(AGENPARL) - Roma, 16 Luglio 2026 - La recente decisione degli Stati Uniti di rimuovere la Siria dalla lista degli Stati sponsor del terrorismo segna una svolta storica. Questa mossa, annunciata ufficialmente, promette di sbloccare il potenziale economico del Paese e favorire una nuova fase di stabilità regionale.
La fine di un’era di sanzioni
Barbara Leaf, ex Assistente Segretario di Stato per gli affari del Vicino Oriente, ha definito questa decisione come “enormemente significativa”. Si tratta dell’ultimo tassello di un complesso regime sanzionatorio che ha isolato la Siria per decenni, a partire dal 1979.
Secondo Leaf, la rimozione di questa designazione elimina lo “stigma” che ha frenato governi e investitori internazionali fino ad oggi. Con l’abrogazione del Caesar Act e delle analoghe misure europee, la Siria completa così il suo percorso di reintegrazione nella comunità internazionale.
Investimenti e sicurezza: cosa cambia per le imprese
Il cambiamento ha implicazioni pratiche immediate:
- Sicurezza legale: Investitori, banchieri e fornitori di servizi finanziari non dovranno più temere ripercussioni penali o sanzioni statunitensi per le attività svolte in Siria.
- Sviluppo economico: Il governo siriano è ora chiamato a modernizzare il proprio quadro legislativo. L’obiettivo è creare un ambiente normativo attraente per attrarre capitali, sia nazionali che esteri.
- Diplomazia: Il successo del processo di riabilitazione diplomatica, iniziato nel dicembre 2024, ha permesso di ricostruire la fiducia con i partner vicini e globali.

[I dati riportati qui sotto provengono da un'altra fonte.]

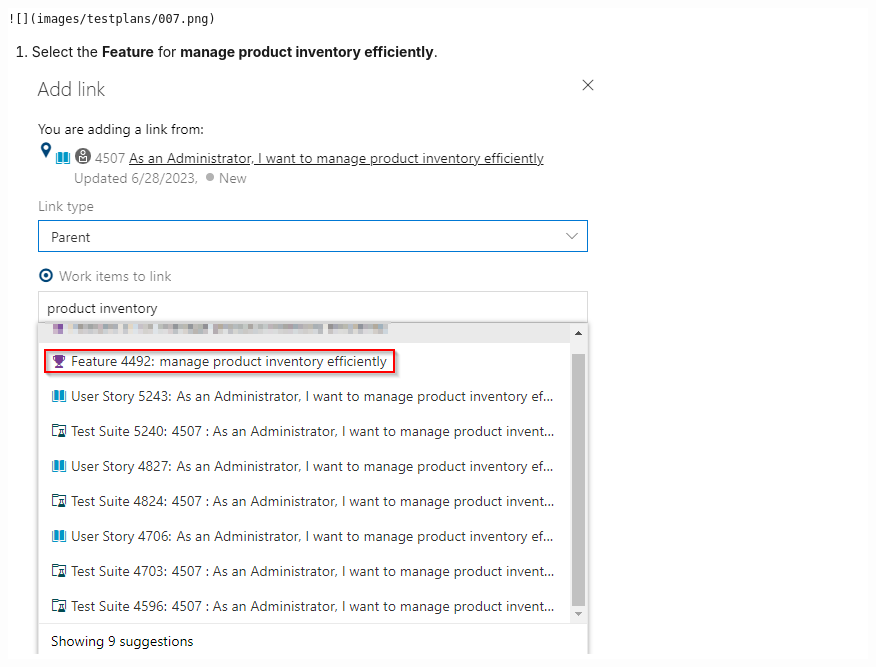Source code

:     ![](images/testplans/007.png)

1. Select the **Feature** for **manage product inventory efficiently**.

    ![](images/testplans/008.png)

Verso una nuova stabilità regionale
La leadership siriana, sotto la guida del presidente Ahmad al-Sharaa, ha lavorato intensamente per migliorare le relazioni internazionali. Per Barbara Leaf, la Siria rappresenta la “pietra miliare dell’arco della sicurezza regionale”. Una Siria economicamente stabile, infatti, porta benefici misurabili a tutto il Medio Oriente.
L’iter politico a Washington
Il presidente Donald Trump ha avviato formalmente la procedura l’8 luglio, notificando al Congresso che il governo siriano non sostiene più attività terroristiche.
Sebbene il processo preveda un periodo di revisione parlamentare di 45 giorni, invertire la decisione richiederebbe una maggioranza di due terzi in entrambe le camere del Congresso. Si tratta, dunque, di un passo avanti molto solido che apre la porta a nuove collaborazioni non solo economiche, ma anche accademiche e sociali tra il popolo siriano e quello americano.